As condições iniciais de trabalho fora do circo produzem (no sentido foucaultiano) trabalhadores acostumados com o trabalho duro, no entanto, não como observado nos circos. Em meus dias de campo pude verificar como o labor circense destinado aos contratados é desgastante, não tendo eu aguentado a carga de trabalho por muito tempo. No entanto, para aqueles homens e mulheres trata-se de “tudo ou nada”. Os próprios donos dos circos pesquisados reconhecem a fragilidade na qual se encontram os contratados circenses, mas em vez de tornar a vida deles melhor acabam por fragilizá-los ainda mais, pois a eles pagam baixos salários e lhes privam de qualquer garantia trabalhista.

Ainda sobre eles, as famílias proprietárias dos circos pesquisados fazem incidir uma série de práticas disciplinares e de controle para garantir a organização proposta por aqueles que

ocupam o “lugar do próprio” nos circos. Desse “lugar”, os donos dos circos estabelecem penas para desvios de conduta e as regras de “contratação” dos funcionários, quase sempre desfavoráveis a eles. Não por completo, pois em meio a elas os funcionários encontram formas de subverter a ordem estabelecida quando, por exemplo, deixam de cumprir os prazos do “contrato” circense para buscar emprego em outros circos.

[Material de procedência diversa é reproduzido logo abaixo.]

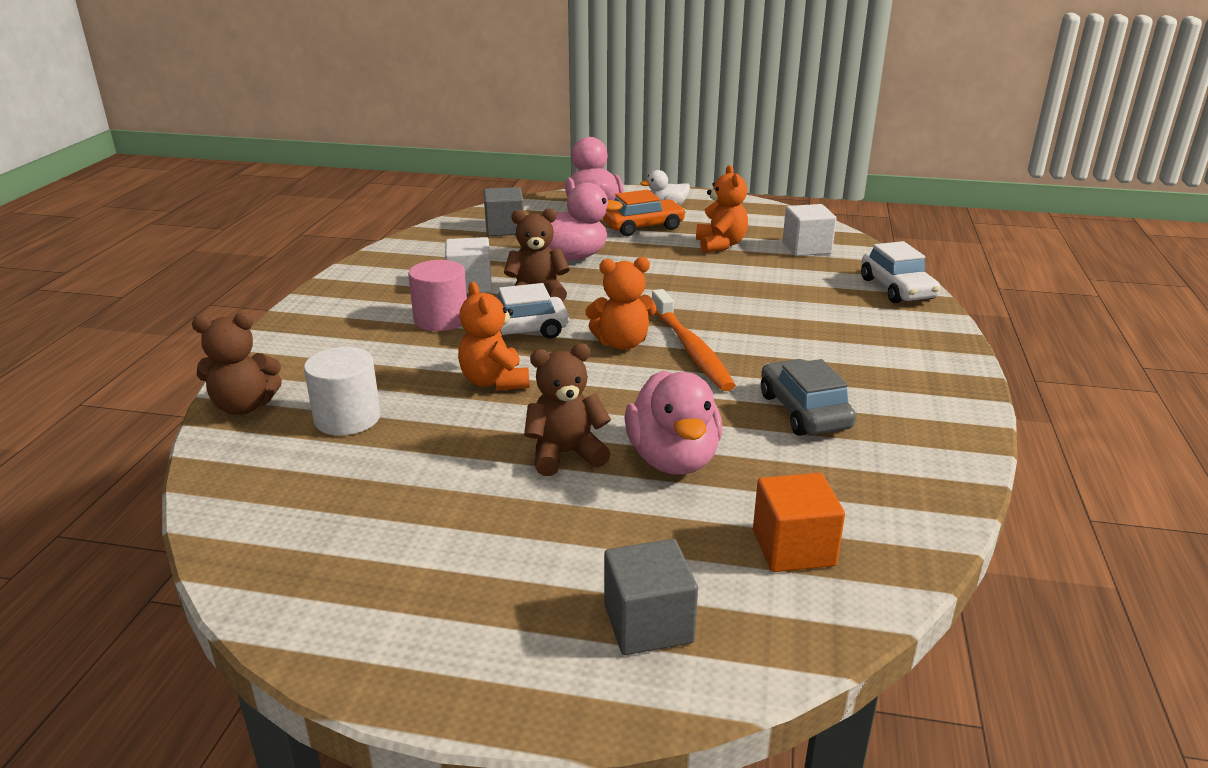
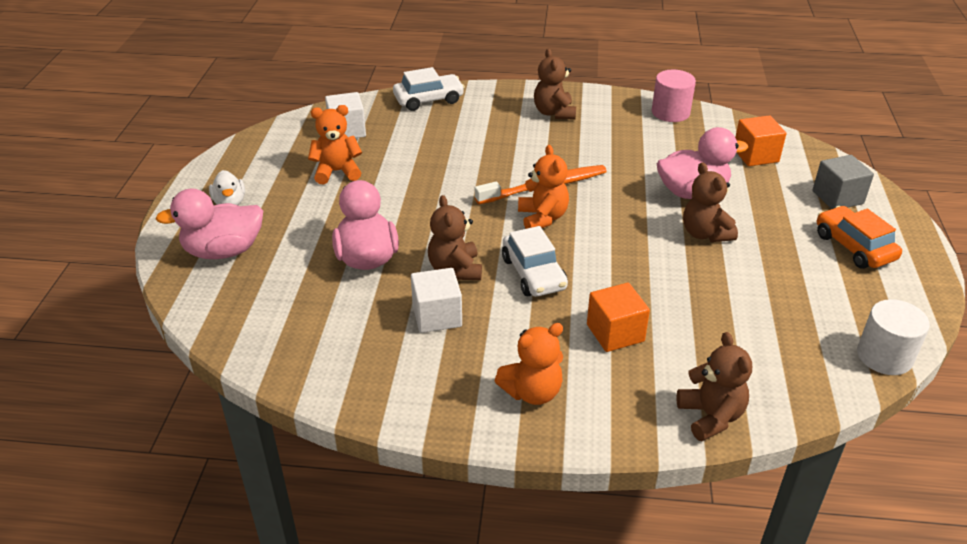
camera: 95 degrees left, 10 degrees up
(347, 418) = (703, 346): white cylinder -> white cylinder (884, 356)
(399, 368) = (615, 333): none -> orange cube
(441, 319) = (518, 323): pink cylinder -> pink cylinder (670, 112)
(494, 381) = (621, 276): orange teddy bear -> orange teddy bear (532, 392)
(505, 229) = (279, 311): grey cube -> none
(643, 227) = (285, 215): orange car -> orange car (854, 247)
(804, 411) = (618, 145): grey car -> none
(891, 369) = (554, 113): none -> brown teddy bear

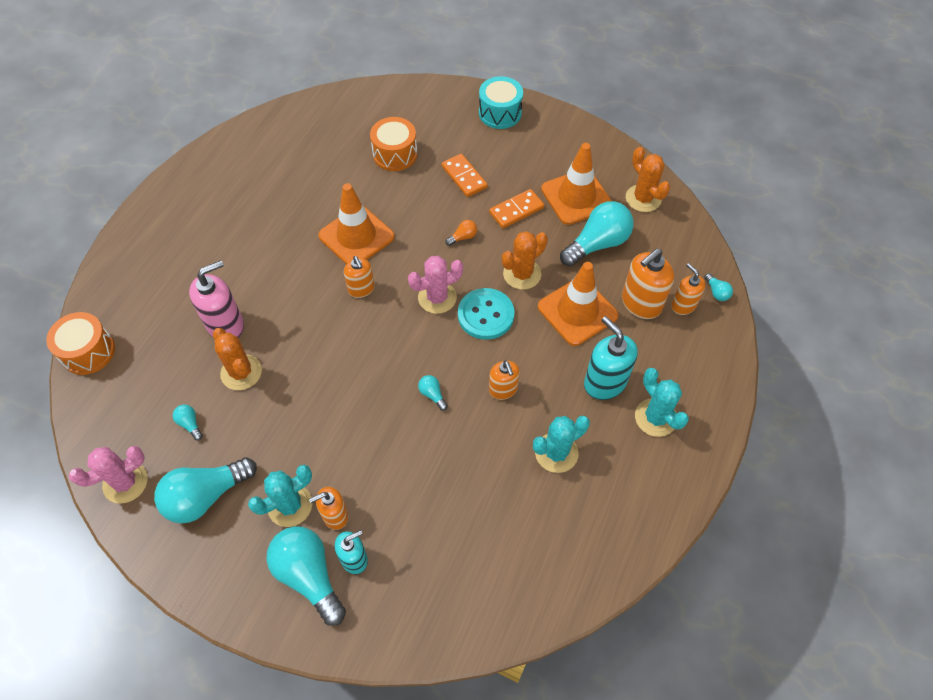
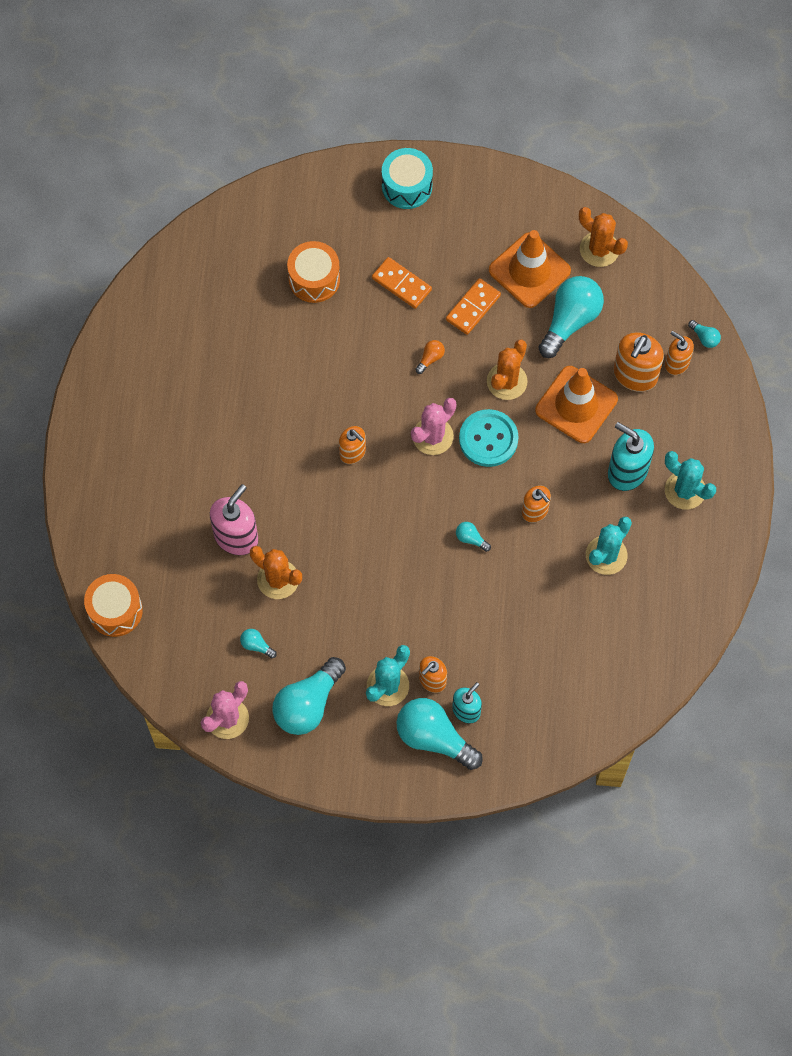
camera: 20 degrees left, 10 degrees up
(356, 236) = (319, 394): orange traffic cone -> none

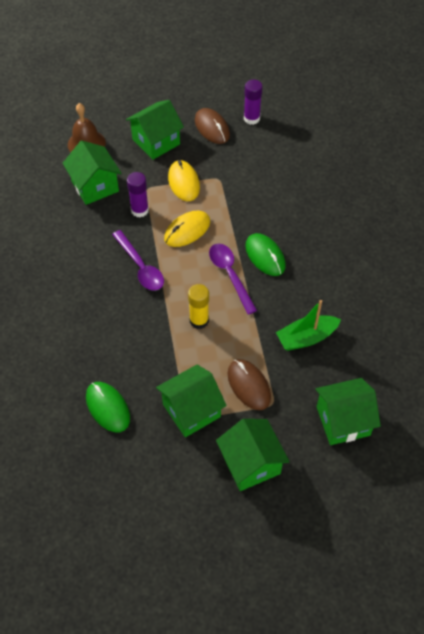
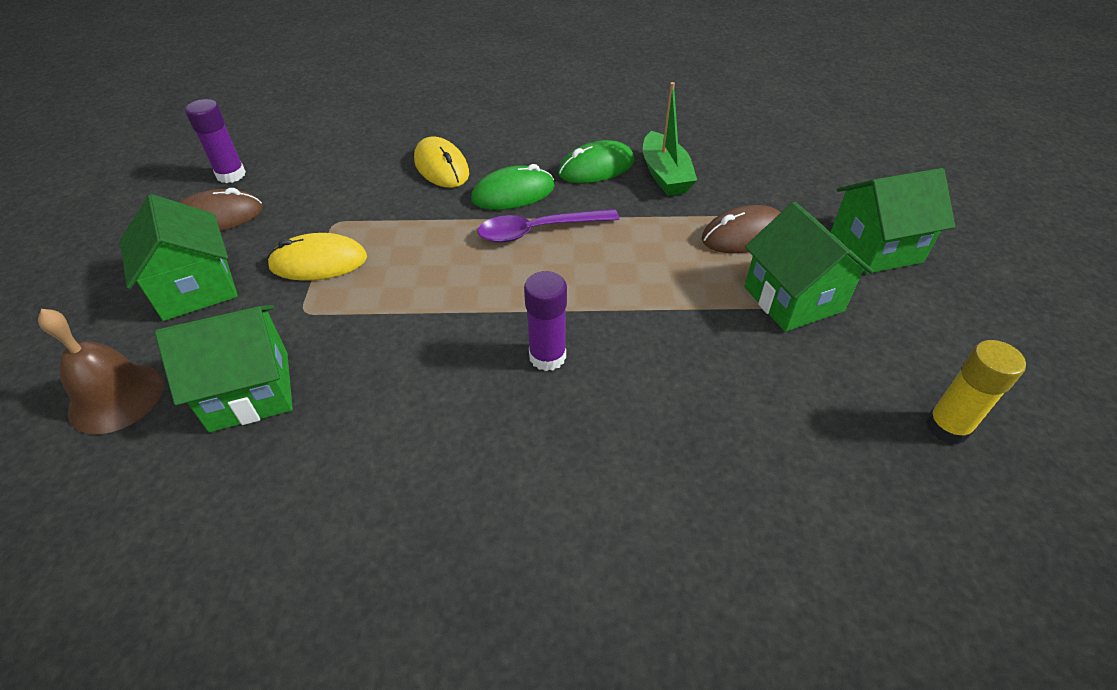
camera: 80 degrees left, 10 degrees down
(108, 408) = (799, 409): green mouse -> green mouse (596, 167)
(139, 210) = (352, 326): purple glue stick -> purple glue stick (547, 356)
(140, 267) = (488, 336): purple spoon -> none
(187, 230) = (428, 268): yellow mouse -> yellow mouse (441, 167)
(199, 320) = (620, 273): yellow glue stick -> yellow glue stick (947, 427)
(343, 421) = (794, 163): green house -> none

Contra isso, os circenses donos de circo criam formas de controle social para manter os funcionários em regime de trabalho semelhante ao trabalho escravo. Não com os mesmos mecanismos do período escravocrata do Brasil. Nos circos utilizam meios mais sutis, dentro daquilo defino por Foucault (2011), fazendo dos funcionários sujeitos presos aos circos por dívidas adquiridas na compra de bens pagos pelos donos dos circos e também por sistemas de afetividade que retiram a culpa que poderiam dirigir a alguém da família proprietária.

Com isso, os circos pesquisados se mostraram como “lugares” cuja organização perpetua as relações de trabalho e sociais que submetem os funcionários às regras convenientes aos interesses das famílias proprietárias. Diante das quais eles encontram pouco espaço de contraposições ou questionamentos, mesmo recebendo baixos salários e obtendo ainda mais baixos rendimentos com as porcentagens das vendagens; sendo isso realizado por meio da posse dos meios de produção circense e da presença maciça de pessoas de uma mesma família cuja propriedade dos circos está ligada a ela.